Rabbitt was one of the phalanx of Nashville songwriters who entered into the realm of more introspective and contemplative material. He felt a personal responsibility as an entertainer to serve as a good role model and was an advocate for many charitable organizations including the Special Olympics, Easter Seals, Muscular Dystrophy Association and United Cerebral Palsy. Rabbitt was active in politics and gave permission to Senator Bob Dole to use his song “American Boy” during Dole’s presidential campaign in 1996.

Discography

Vinyl

Eddie Rabbitt issued many vinyl albums. Since he was a big seller, most of his albums should be available online (or, perhaps, in your favorite used record store). The earlier albums (1970s) are more traditional sounding than their later (post 1978 counterparts), until you get to his output on Capitol. All of his albums contain interesting songs; the variable is the production and the way they are framed. Unfortunately, Eddie did not live long enough to recast his later Elektra/Warner Brothers recordings with more traditional settings, or perhaps as bluegrass.

CD

Currently, Rabbitt is woefully under-represented on CD, with only some Greatest Hits collections being available (mostly of the Elektra/Warner Brothers years, but also some Intersound remakes). During his lifetime, many of Rabbitt’s later recordings were released on cassette and CD, so used record shops may have copies of music from the RCA and Capitol years. None of the Capitol or RCA material is in print.

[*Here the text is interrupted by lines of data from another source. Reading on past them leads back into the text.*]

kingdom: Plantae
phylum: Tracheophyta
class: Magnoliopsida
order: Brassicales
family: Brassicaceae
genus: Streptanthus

The best available collection is the Rhino Platinum Collection which has twenty-two songs from the Elektra/Warner Brothers years of 1975-1980, including Eddie’s version of the rarely reissued “Pure Love”, which was a major hit for Ronnie Milsap. This collection is about half hits and half album tracks. Among the more significant omissions is “Step by Step”, Eddie’s second biggest pop hit.

A few years ago, there was a better representation of Eddie Rabbitt material available on CD. Most of the following CDs are out of print, although it may be possible to find them in used record shops or from online dealers specializing in cutouts and used discs. Among the treasures worth searching for are the Warner Brothers albums Horizon (“I Love A Rainy Night” and “Drivin’ My Life Away”); Rocky Mountain Music (title song plus “Two Dollars In The Jukebox” and “Drinkin’ My Baby”); and 36 All-Time Greatest Hits. Formerly available from places like Costco, Sam’s Club and Collector’s Choice Music, the three-disk 36 All-Time Greatest Hits is misnamed as it has only about a dozen actual hits, with the rest being album cuts from the Electra/Warner Brothers years. Several double-packs of his Elektra/Warner Brothers albums also were issued in recent years.

The Intersound album Beating The Odds was reissued after Rabbitt’s death as From The Heart–The Last Recordings. It had six new songs and six pretty decent remakes of older hits. Until recently, it was the only place to get any CD versions of two of the Capitol hits “On Second Thought” and “American Boy.”

In 2009, Rhino released Eddie Rabbitt: Number One Hits, which contains the original versions of all of Eddie’s hits to chart at number one on Billboard. This is the album to get if you want only one Eddie Rabbitt CD. Unfortunately, it seems to have gone out of print, so if you see a copy, grab it.